Las características más demandadas en la lona de un toldo son su resistencia al uso, a las inclemencias meteorológicas, al fuego y a un largo etcétera.


El tejido es el elemento que más sufre los castigos meteorológicos y, por tanto, el que más hay que cuidar. Muchas veces un descuidado o inexistente mantenimiento de la lona pone en riesgo las magníficas virtudes de los toldos de hoy en día. Con un mínimo cuidado puede mantener los tejidos en perfectas condiciones y además asegurarle una duración elevada a su toldo.


El cuidado de la lona de un toldo va a depender de su mantenimiento ante la putrefacción, lluvia, viento y demás condiciones climáticas. Si es un modelo de toldo cuya estructura protege la lona a través de cofres, la lona durará más. Las lonas acrílicas, que son el tejido más habitual en los toldos, llegan durar entre 10 y 15 años, demostrando su gran calidad.


Para un correcto mantenimiento del toldo lo aconsejable es revisarlo dos veces al año, antes y después del verano, que es cuando más uso se le da al toldo. La lona se debe controlar visualmente para verificar si hay quemaduras, desgarros o roturas en las costuras.


Hay que quitar las hojas caídas y los excrementos de los insectos.

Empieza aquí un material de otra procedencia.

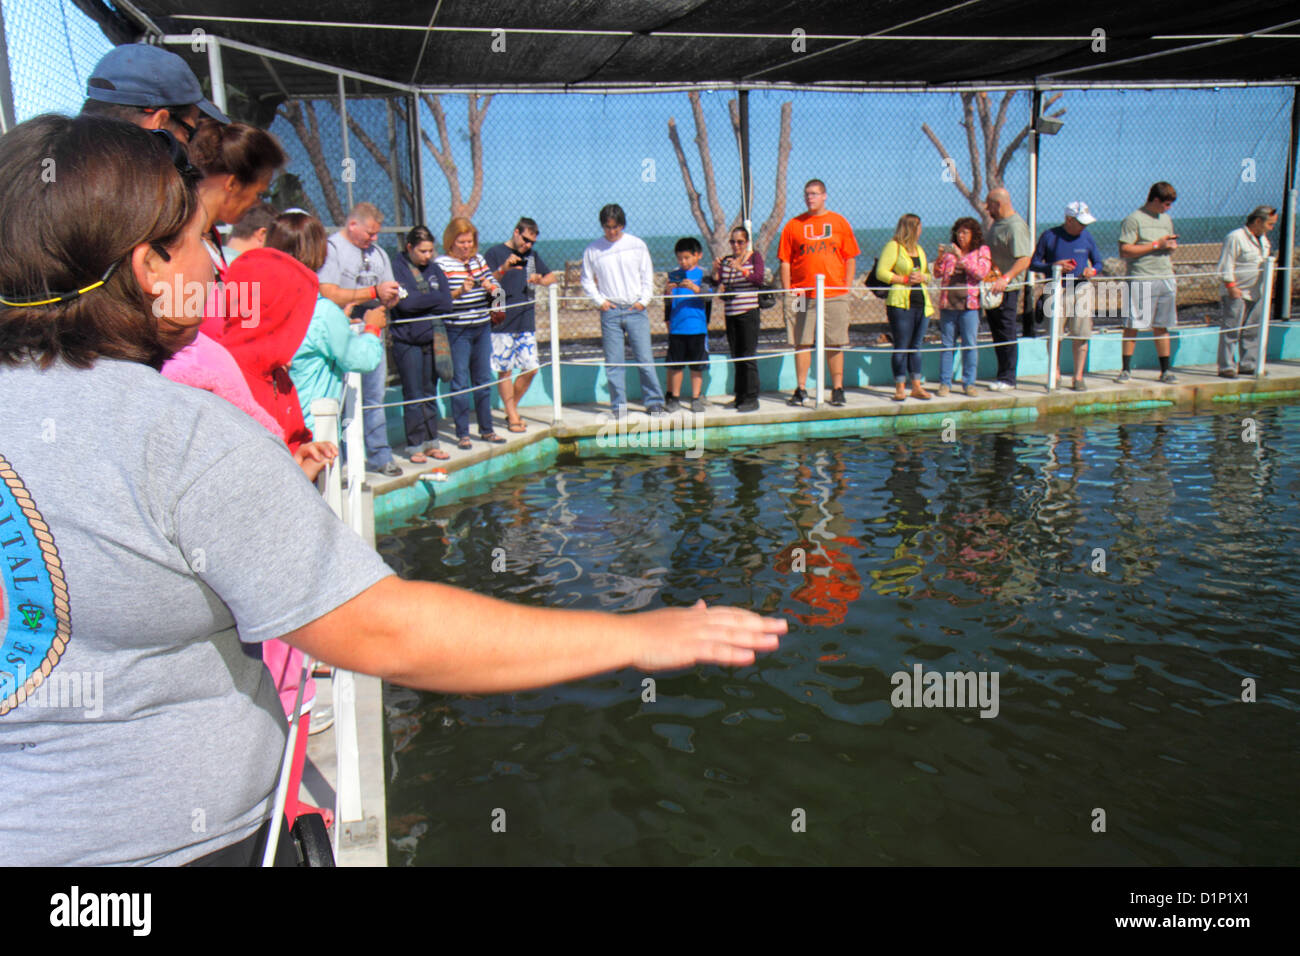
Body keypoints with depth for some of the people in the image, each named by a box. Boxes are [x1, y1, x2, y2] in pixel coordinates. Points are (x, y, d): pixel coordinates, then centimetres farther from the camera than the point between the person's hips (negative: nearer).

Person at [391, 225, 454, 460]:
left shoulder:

Si tu toldo no dispone de un sistema de recogida automatizado, para alargar su vida deberás recogerlo en caso de lluvia, viento o nieve. E incluso deberías plantearte la posibilidad de guardarlo durante el invierno (siempre en lugares secos pues mejora su conservación), sobre todo si vives en zonas de grandes nevadas. A veces se puede incorporar un “cajón” o un pequeño techo para que cuando lo recojamos esté protegido de las inclemencias del tiempo.


No enrolle su toldo estando húmedo (puede crearse moho) a menos que sea imprescindible y en este caso asegúrese de desenrollarlo más tarde para que se seque.

Con estos cuidados tiene lona para años!